É difícil acreditar num Governo tão “simplex” há quase 6 anos, que diz não conseguir adjudicar a aquisição de 95 viaturas para os bombeiros devido à burocracia da contratação pública, a mesma que tantas vezes já contornou para a contratação directa de serviços a tantos prestadores amigos, especialmente em ano de repetidos actos eleitorais como aconteceu em 2009 (já nem falo no mais que vergonhoso processo Magalhães). Por falta de disponibilidade financeira também não parece ser, pois o governo até prefere gastar em 2010 os 546 M€ forçadamente cativos/poupados por alguns ministérios em 2009 do que reduzir o défice em 0,3%, como se não houvesse urgência disso à luz da imagem de responsabilidade que quer passar junto das agências financeiras externas. O pior é que essa “poupança” se esfumará nos vencimentos dos nunca tantos assessores de gabinetes ministeriais, sem qualquer utilidade para o reforço no combate aos fogos (apenas 13 M€ para as 95 viaturas) ou para a construção de algum novo hospital (alguém sabe algo novo sobre o prometido hospital regional de Évora?).


O Secretário de Estado dos fogos, puro exemplar da acumulação de pensões políticas com os vencimentos de exercício de outras mesmas, lá inventava argumentos nas televisões para desculpar um governo que pretende fugir a todo o gás da despesa eleitoralmente menos rentável, secundando o Ministro da Administração Interna. Depois desapareceram das TV´s os protagonistas desta área governativa e entrou em acção mediática o Ministro da Agricultura, fugindo a um balanço dos fogos.

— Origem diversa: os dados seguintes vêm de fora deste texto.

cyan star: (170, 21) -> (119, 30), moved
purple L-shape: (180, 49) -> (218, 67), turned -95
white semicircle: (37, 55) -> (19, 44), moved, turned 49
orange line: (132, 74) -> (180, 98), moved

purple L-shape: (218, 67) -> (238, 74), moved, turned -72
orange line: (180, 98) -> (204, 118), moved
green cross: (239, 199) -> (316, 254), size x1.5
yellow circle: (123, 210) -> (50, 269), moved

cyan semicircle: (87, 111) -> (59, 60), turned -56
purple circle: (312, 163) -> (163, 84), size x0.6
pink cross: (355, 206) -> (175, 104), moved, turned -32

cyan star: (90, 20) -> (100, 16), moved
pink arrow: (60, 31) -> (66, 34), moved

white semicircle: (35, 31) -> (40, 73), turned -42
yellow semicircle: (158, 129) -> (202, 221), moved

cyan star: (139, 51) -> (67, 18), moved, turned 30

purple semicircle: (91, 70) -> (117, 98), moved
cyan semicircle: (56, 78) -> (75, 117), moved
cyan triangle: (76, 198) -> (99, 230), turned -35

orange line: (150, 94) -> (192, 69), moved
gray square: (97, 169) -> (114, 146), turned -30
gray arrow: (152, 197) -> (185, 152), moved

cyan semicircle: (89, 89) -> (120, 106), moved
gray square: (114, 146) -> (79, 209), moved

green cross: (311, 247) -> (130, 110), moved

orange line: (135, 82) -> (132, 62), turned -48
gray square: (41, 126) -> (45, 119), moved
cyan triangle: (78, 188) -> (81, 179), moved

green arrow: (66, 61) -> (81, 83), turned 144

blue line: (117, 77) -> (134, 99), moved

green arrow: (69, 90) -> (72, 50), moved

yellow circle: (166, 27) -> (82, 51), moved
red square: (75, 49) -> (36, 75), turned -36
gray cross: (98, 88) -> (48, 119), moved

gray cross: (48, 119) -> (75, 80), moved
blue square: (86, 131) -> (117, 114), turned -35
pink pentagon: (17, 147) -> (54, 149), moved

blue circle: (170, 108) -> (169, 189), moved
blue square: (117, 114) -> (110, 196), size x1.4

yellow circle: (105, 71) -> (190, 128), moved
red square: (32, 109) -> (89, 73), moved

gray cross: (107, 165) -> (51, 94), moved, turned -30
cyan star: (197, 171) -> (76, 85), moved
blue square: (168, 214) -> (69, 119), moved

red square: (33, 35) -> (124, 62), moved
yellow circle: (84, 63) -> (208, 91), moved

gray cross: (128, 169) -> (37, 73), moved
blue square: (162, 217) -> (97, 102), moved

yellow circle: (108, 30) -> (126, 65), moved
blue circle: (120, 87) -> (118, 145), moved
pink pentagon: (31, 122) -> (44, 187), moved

Compreende-se a estratégia. Na verdade, independentemente dos meios de combate aos incêndios, há, uma avaliação da responsabilidade do Governo que deve ser feita a montante dos mesmos e que é a da gestão da floresta, que estando agora a arder, procura o Governo a todo o custo evitar discutir. Sem descurar o encerramento de postos da GNR, escolas, centros de saúde e vários outros serviços públicos que os governos do PS aceleraram desde 2005, com evidente desertificação física e humana do meio rural, haverá ainda que recordar de uma vez por todas a incúria e negligências de que o anterior Ministro da Agricultura fazia gala, e atribuir-lhe as respectivas responsabilidades aos seus criminosos actos para o mundo rural.



A retirada de autonomia aos serviços florestais do Ministério da Agricultura, o esvaziamento de meios técnicos e humanos conducentes ao seu desmantelamento, a desvalorização da urgência na elaboração de planos regionais de ordenamento florestal, o arrastamento da criação das zonas de intervenção florestal, os inexplicáveis atrasos na execução do PRODER, conduziram, durante 6 anos, por opção consciente do governo, a uma acumulação de material combustível na floresta portuguesa que contribuiu, em grande medida, para o reacender da força devastadora dos fogos florestais em 2010.


Como em todas as restantes áreas, para um governo que pretende a todo o custo conservar o poder e que vive da enganadora imagem fabricada, a prioridade deixou de ser a prevenção dos incêndios florestais por via da gestão e ordenamento da floresta.

Ao contrário, ela deu lugar à criação de um dispositivo de combate dos fogos que pareça mais eficaz, sacrificando assim milhares de hectares e bens patrimoniais do país que ardem entretanto, porque é eleitoralmente mais rentável a imagem televisiva dos meios aéreos de combate aos fogos, mesmo que alugados a entidades particulares por verbas exorbitantes, do que investir os mesmos recursos financeiros na prevenção dos incêndios que poderiam não ter deflagrado.

Quando se governa exclusivamente para a imagem, o lema parece ser o irresponsável “deixa arder” mas, só os que não têm culpa se queimam.